In general the massive increase on health care spending which far exceeds that of economic growth is unsustainable in the long term. Reforms, more control over spending, better use of technology and privatisation are all needed. It is entirely open to doubt whether any vote seeking politician would advocate in the short term the sweeping reforms necessary for health care, especially as the population ages. In most countries it is far easier to increase health spending on the back of higher taxation and debt accumulation without radical changes to the provision infrastructure. Indeed off the balance health care liabilities are reaching alarming proportions in all countries and threaten to destabilise future economic growth and raise taxes to detrimentally high levels.

Such pressures are more pressing and will be more distressing for EU styled economies than the Anglo-Saxon model countries. According to a recent study the UK, USA and Australia have a ‘low vulnerability’ to future liability and financial pressures while Canada, Germany, France and Italy have medium to high ratings. This means that the EU styled nations will be under even more pressure than the more Anglo-Saxon nations to reform their pyramid schemes in pensions and health care. That being said the Americans and Aussies can hardly dismiss the financial time bomb and economic impact of failing health sectors. Health care as a market must be liberated.

In the US for instance there are 1000 regulations on average per state managing health care. Insurance companies are for some reason interjected between suppliers and consumers. If you want to reform US health care you need to limit lawsuits; improve competition and remove the insurance firms from their untenable and arbitrary positions of power. As in other market sectors you need to make the consumer King and ensure transparency in supplier and consumer interactions. This will drive prices down; improve information flows and allow for things like insurance or health coverage portability between states and jobs.
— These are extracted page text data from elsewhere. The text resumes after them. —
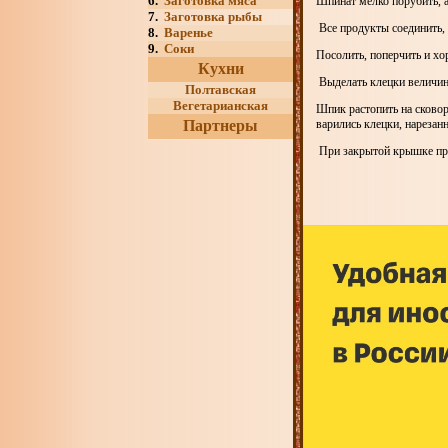
6.
Заготовка мяса
Шпинат мелко порубить, а 
7.
Заготовка рыбы
Все продукты соединить, 
8.
Варенье
9.
Соки
Посолить, поперчить и х
Кухни
Выделать клецки величино
Полтавская
Вегетарианская
Шпик растопить на сковор
Партнеры
варились клецки, нарезан
При закрытой крышке прот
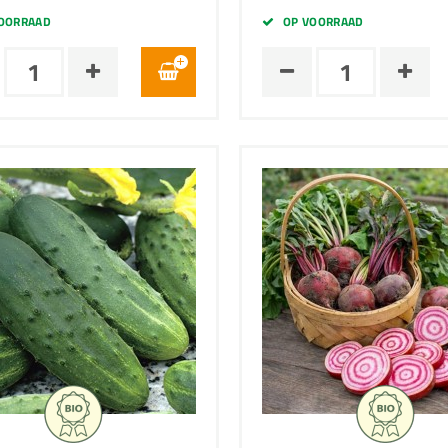
OORRAAD
OP VOORRAAD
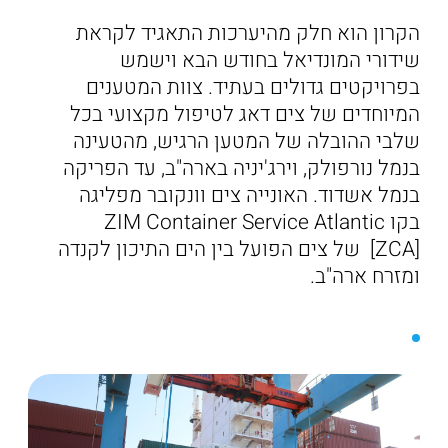
הקרון הוא חלק מהיערכות התאגיד לקראת
שידורי המונדיאל בחודש הבא וישמש
בפרויקטים גדולים בעתיד. צוות המטענים
המיוחדים של צים דאג לטיפול מקצועי בכל
שלבי ההובלה של המטען הרגיש, מהטעינה
בנמל נורפולק, וירג'יניה בארה"ב, עד הפריקה
בנמל אשדוד. האונייה צים וונקובר מפליגה
בקו ZIM Container Service Atlantic
[ZCA] של צים הפועל בין הים התיכון לקנדה
ומזרח ארה"ב.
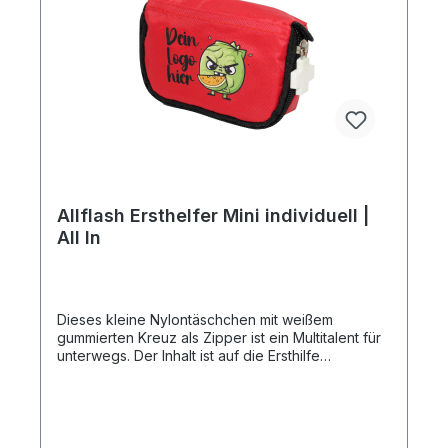
außerdem erfolgt die Lieferung an eine Adresse
innerhalb Deutschlands Frei Haus.Artikelformat:
ca. 13,0 x 9,0 x 4,0 cmmax. Druckfläche:
ca. 8,0 x 4,0 cm VorderseiteGewicht:
ca. 56 gMaterial: Nylon
420dDownload Druckstandskizze
Allflash Ersthelfer Mini individuell |
All In
Dieses kleine Nylontäschchen mit weißem
gummierten Kreuz als Zipper ist ein Multitalent für
unterwegs. Der Inhalt ist auf die Ersthilfe
abgestimmt. Durch den Klettverschluss auf der
Rückseite lässt sich die Tasche leicht fixieren.
Einsetzbar in vielen Bereichen des Alltages, wie z.
B. Wandern, Outdoor, Beruf, Fahrrad, Sport,
Schule, Reisen, usw. Der individuelle Druck ist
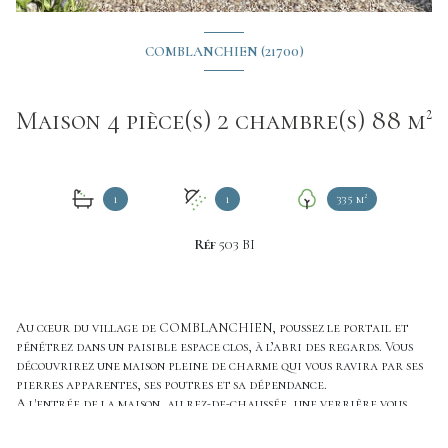
COMBLANCHIEN (21700)
Maison 4 pièce(s) 2 chambre(s) 88 m²
1
1
335 m²
Réf
503 BI
Au cœur du village de COMBLANCHIEN, poussez le portail et
pénétrez dans un paisible espace clos, à l’abri des regards. Vous
découvrirez une maison pleine de charme qui vous ravira par ses
pierres apparentes, ses poutres et sa dépendance.
A l'entrée de la maison, au rez-de-chaussée, une verrière vous
2
conduit vers une cuisine spacieuse (25m
), vous trouverez
2
également un salon/séjour (28m
), une salle de bains avec WC, une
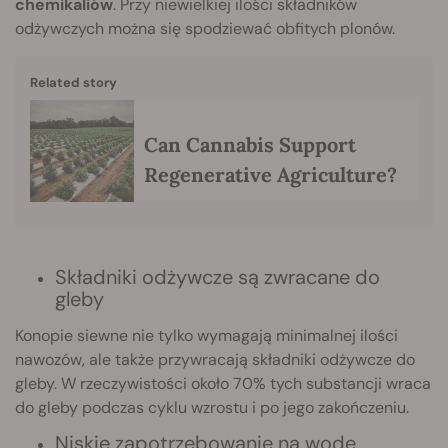
chemikaliów
. Przy niewielkiej ilości składników
odżywczych można się spodziewać obfitych plonów.
Related story
Can Cannabis Support
Regenerative Agriculture?
Składniki odżywcze są zwracane do
gleby
Konopie siewne nie tylko wymagają minimalnej ilości
nawozów, ale także przywracają składniki odżywcze do
gleby. W rzeczywistości około 70% tych substancji wraca
do gleby podczas cyklu wzrostu i po jego zakończeniu.
Niskie zapotrzebowanie na wodę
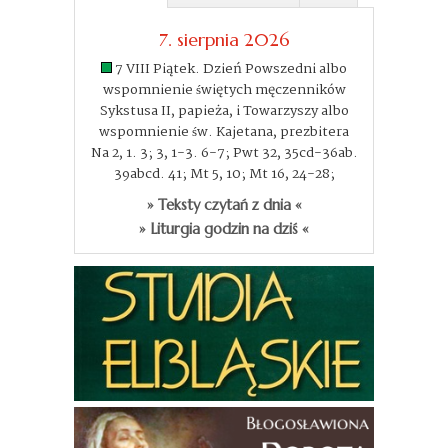
7. sierpnia 2026
7 VIII Piątek. Dzień Powszedni albo
wspomnienie świętych męczenników
Sykstusa II, papieża, i Towarzyszy albo
wspomnienie św. Kajetana, prezbitera
Na 2, 1. 3; 3, 1-3. 6-7; Pwt 32, 35cd-36ab.
39abcd. 41; Mt 5, 10; Mt 16, 24-28;
» Teksty czytań z dnia «
» Liturgia godzin na dziś «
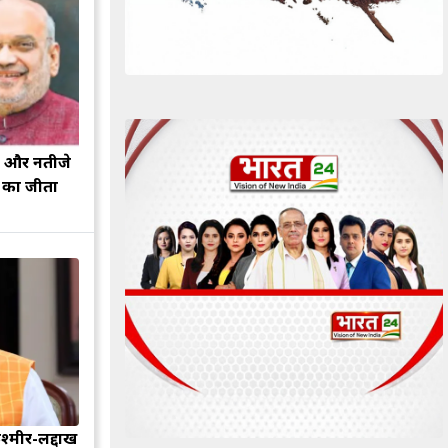
झ और नतीजे
ह का जीता
श्मीर-लद्दाख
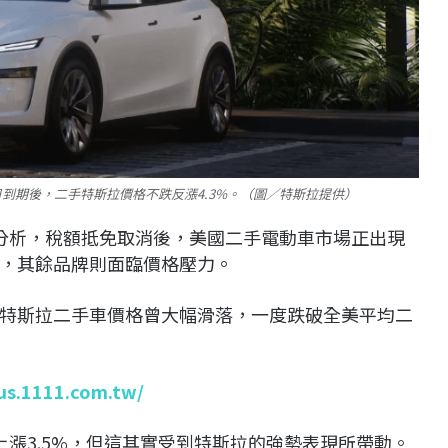
0日到期後，二手特斯拉價格不跌反漲4.3%。（圖／特斯拉提供）
所做的分析，稅額抵免取消後，美國二手電動車市場正出現
，其餘品牌則面臨價格壓力。
特斯拉二手車價格曾大幅滑落，一度跌破全美平均二
lus.1111.com.tw/
漲3.5%，但這其實受到特斯拉的強勢表現所帶動。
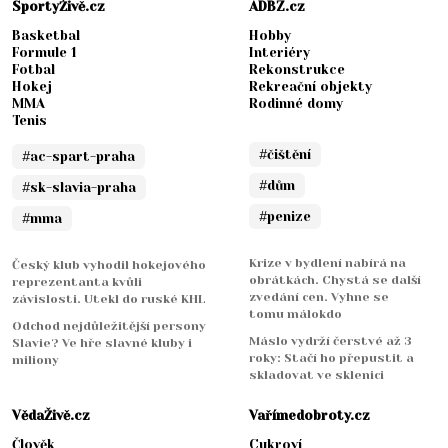
SportyŽivě.cz
ADBZ.cz
Basketbal
Hobby
Formule 1
Interiéry
Fotbal
Rekonstrukce
Hokej
Rekreační objekty
MMA
Rodinné domy
Tenis
#čištění
#ac-spart-praha
#dům
#sk-slavia-praha
#penize
#mma
Krize v bydlení nabírá na
Český klub vyhodil hokejového
obrátkách. Chystá se další
reprezentanta kvůli
zvedání cen. Vyhne se
závislosti. Utekl do ruské KHL
tomu málokdo
Odchod nejdůležitější persony
Máslo vydrží čerstvé až 3
Slavie? Ve hře slavné kluby i
roky: Stačí ho přepustit a
miliony
skladovat ve sklenici
VědaŽivě.cz
Vařímedobroty.cz
Člověk
Cukroví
What better way to generate a massive financial benefit to society then to liberate health care through consumer driven reforms, and competition? Instead of being a cost center health care could become a profit seeking addition to economic growth as well as providing lower cost service thanks to competition; access points; and technology usage. Firms of all varieties would rush in to supply services and products that hitherto were unavailable or restricted. Educational institutions would compete to provide the next generation of workers in a burgeoning market place and entire processes would be transformed firming up both resource availability and service provisions. It is hard to argue that such an outcome of health care liberation, would be a negative.

Yet freeing up the health care market even in the US, is too scary a political prospect for the average politician to contemplate. This inability to reform 15 % of the modern economy is a major weakness in the average Western state. The ever expanding cost of health care will preclude necessary investments in the military and prevent other structural economic and infrastructure reforms. As such domestic financial issues will impact foreign and military policy as well as wealth creation, leading to an increase in rate of growth differentials between competing states. Health care reform is therefore not a minor issue but one that impacts the core functioning of the nation state and its ability to compete effectively and even defend itself in the near future.